Extracted text -
And so we have a space opera setup with a girl who believes she can be a hero, is confronted with the reality that it is absolutely not that simple, and where evil is bearing down upon her and her new allies and friends right from the start, with very little time to breathe.  It's a galaxy where an ancient race, now long gone, was apparently messing with the other races in their infancy....in a very evil and genocidal way that has given some races clear head starts over others (or has done worse).  And of course a new evil force believes it is their goal to continue that work, and is chasing after an artifact of the ancient race that seemingly has the potential to change everything.  This is not a setup that's particularly unique nowadays, but it's done well.  

Similarly, you have the group of human kids that form Tina's friends/family and romantic options - after Tina and Rachael come up with the idea of recruiting outsider brilliant kids to help their alien forces, and wind up with four others from around the world on board.  They're a group of kids each with their own issues - for example, a boy from an abusive family who wanted to be a pilot and a super hacker girl with authority problems because of how everyone in her world treated her for being trans, etc.  They're not all super memorable (the other two are far less interesting, and really only trans girl and romantic interest Elza has a full character arc) but they're a fun group of kids, and a large part of this book isn't just space opera fun, but the group learning who they each are, how they relate to each other, and that it's okay to try to be who they want to be and to act on those desires, which is challenged by this strange galaxy they find themselves in.  Tina and Rachael's arcs are the strongest overall, with Tina having to overcome a feeling that she can't live up to her predecessor...a predecessor who may not have wanted her (as well as growing romantic feelings she has for one of the other teens), and Rachael having to deal with her wish not to be looked up to, to be alone, and not to be a leader despite being forced into that role.

Questions to answer -
• a. From the review, extract the passage running from "And so we have" to "it's done well.".
• b. List every character the review mentions by name.

Source data -

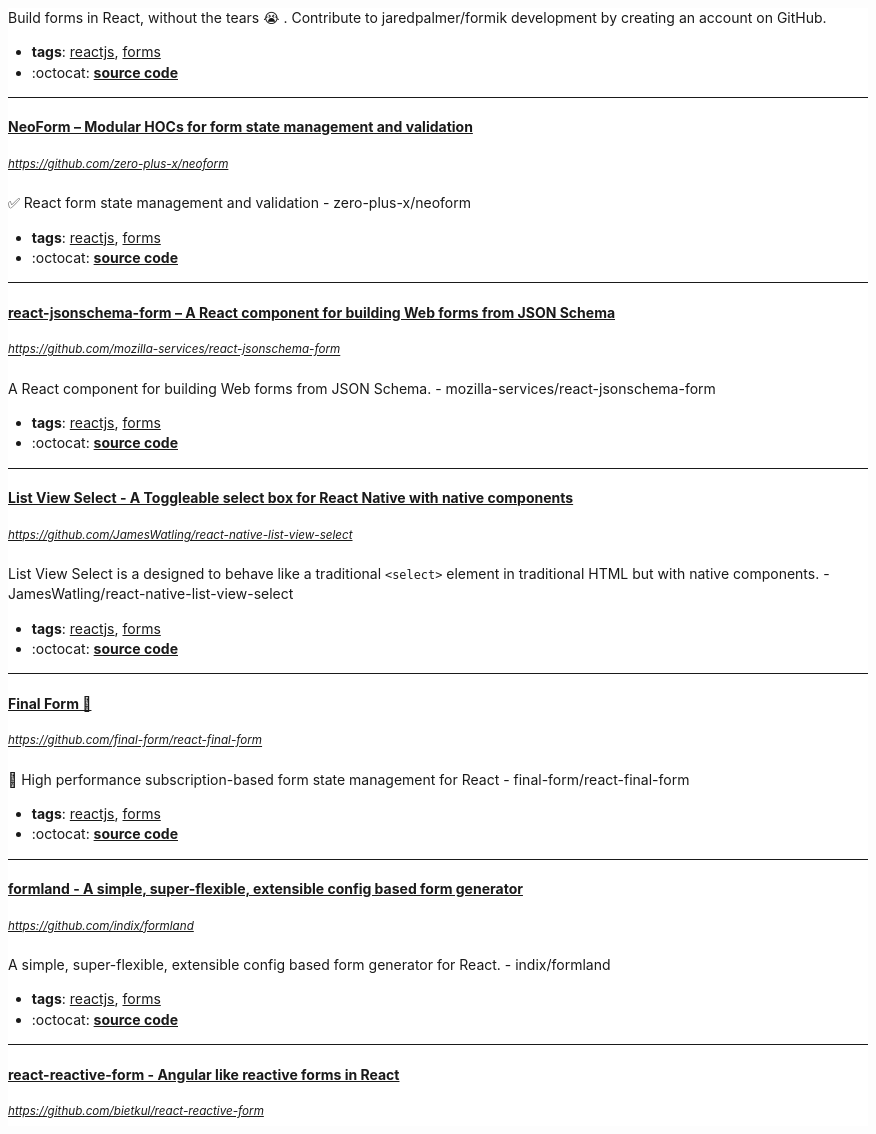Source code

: Build forms in React, without the tears 😭 . Contribute to jaredpalmer/formik development by creating an account on GitHub.
* **tags**: [reactjs](../tagged/reactjs.md), [forms](../tagged/forms.md)
* :octocat: **[source code](https://github.com/jaredpalmer/formik)**
---
#### [NeoForm – Modular HOCs for form state management and validation](https://github.com/zero-plus-x/neoform)
_<sup>https://github.com/zero-plus-x/neoform</sup>_

:white_check_mark: React form state management and validation - zero-plus-x/neoform
* **tags**: [reactjs](../tagged/reactjs.md), [forms](../tagged/forms.md)
* :octocat: **[source code](https://github.com/zero-plus-x/neoform)**
---
#### [react-jsonschema-form – A React component for building Web forms from JSON Schema](https://github.com/mozilla-services/react-jsonschema-form)
_<sup>https://github.com/mozilla-services/react-jsonschema-form</sup>_

A React component for building Web forms from JSON Schema. - mozilla-services/react-jsonschema-form
* **tags**: [reactjs](../tagged/reactjs.md), [forms](../tagged/forms.md)
* :octocat: **[source code](https://github.com/mozilla-services/react-jsonschema-form)**
---
#### [List View Select - A Toggleable select box for React Native with native components](https://github.com/JamesWatling/react-native-list-view-select)
_<sup>https://github.com/JamesWatling/react-native-list-view-select</sup>_

List View Select is a designed to behave like a traditional `<select>` element in traditional HTML but with native components. - JamesWatling/react-native-list-view-select
* **tags**: [reactjs](../tagged/reactjs.md), [forms](../tagged/forms.md)
* :octocat: **[source code](https://github.com/JamesWatling/react-native-list-view-select)**
---
#### [Final Form 🏁](https://github.com/final-form/react-final-form)
_<sup>https://github.com/final-form/react-final-form</sup>_

🏁 High performance subscription-based form state management for React - final-form/react-final-form
* **tags**: [reactjs](../tagged/reactjs.md), [forms](../tagged/forms.md)
* :octocat: **[source code](https://github.com/final-form/react-final-form)**
---
#### [formland - A simple, super-flexible, extensible config based form generator](https://github.com/indix/formland)
_<sup>https://github.com/indix/formland</sup>_

A simple, super-flexible, extensible config based form generator for React. - indix/formland
* **tags**: [reactjs](../tagged/reactjs.md), [forms](../tagged/forms.md)
* :octocat: **[source code](https://github.com/indix/formland)**
---
#### [react-reactive-form - Angular like reactive forms in React](https://github.com/bietkul/react-reactive-form)
_<sup>https://github.com/bietkul/react-reactive-form</sup>_
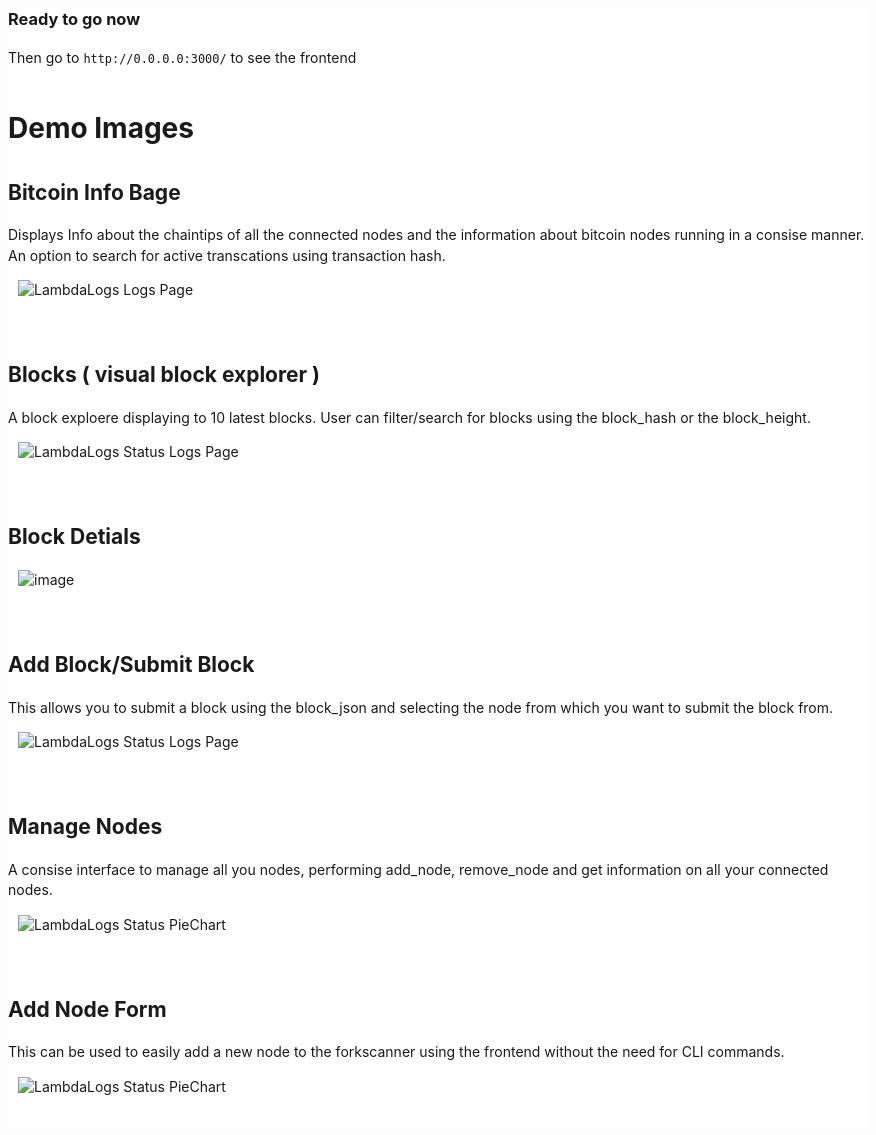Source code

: ### Ready to go now

Then go to `http://0.0.0.0:3000/` to see the frontend


# Demo Images

## Bitcoin Info Bage
Displays Info about the chaintips of all the connected nodes and the information about bitcoin nodes running in a consise manner. An option to search for active transcations using transaction hash.

<img alt="LambdaLogs Logs Page" src="https://user-images.githubusercontent.com/68425016/233807187-875a60c9-c756-46e0-8239-af8b9f3610bf.png"  style="margin-left:10px; margin-bottom:10px;" width="100%" align="center"/>
<br /><br />

## Blocks ( visual block explorer )
A block exploere displaying to 10 latest blocks. User can filter/search for blocks using the block_hash or the block_height.

<img alt="LambdaLogs Status Logs Page" src="https://user-images.githubusercontent.com/68425016/233807301-5152fe5c-2e40-4a03-ab5d-d48cbb097a2f.png"  style="margin-left:10px; margin-bottom:10px;" width="100%" align="center"/>
<br /><br />

## Block Detials
<img width="1260" alt="image" src="https://user-images.githubusercontent.com/97180942/233812116-7863c59e-dffe-4a21-bd34-c47e495394db.png" style="margin-left:10px; margin-bottom:10px;" width="100%" align="center"/>
<br /><br />

## Add Block/Submit Block
This allows you to submit a block using the block_json and selecting the node from which you want to submit the block from.

<img alt="LambdaLogs Status Logs Page" src="https://user-images.githubusercontent.com/68425016/233807345-5b5baa7b-3fcd-47ec-97b2-215f28fb648c.png"  style="margin-left:10px; margin-bottom:10px;" width="100%" align="center"/>
<br /><br />


## Manage Nodes
A consise interface to manage all you nodes, performing add_node, remove_node and get information on all your connected nodes. 

<img alt="LambdaLogs Status PieChart" src="https://user-images.githubusercontent.com/68425016/233807363-a79bf2c8-ef19-474c-8fa5-0be08ba49c49.png"  style="margin-left:10px; margin-bottom:10px;" width="100%" align="center"/>
<br /><br />

## Add Node Form
This can be used to easily add a new node to the forkscanner using the frontend without the need for CLI commands.

<img alt="LambdaLogs Status PieChart" src="https://user-images.githubusercontent.com/68425016/233807385-4ea5f275-cf27-4822-9406-23c94e30c4db.png"  style="margin-left:10px; margin-bottom:10px;" width="100%" align="center"/>
<br /><br />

Answers for the exercise -
• a.
And so we have a space opera setup with a girl who believes she can be a hero, is confronted with the reality that it is absolutely not that simple, and where evil is bearing down upon her and her new allies and friends right from the start, with very little time to breathe.  It's a galaxy where an ancient race, now long gone, was apparently messing with the other races in their infancy....in a very evil and genocidal way that has given some races clear head starts over others (or has done worse).  And of course a new evil force believes it is their goal to continue that work, and is chasing after an artifact of the ancient race that seemingly has the potential to change everything.  This is not a setup that's particularly unique nowadays, but it's done well.

• b. Tina, Rachael, Elza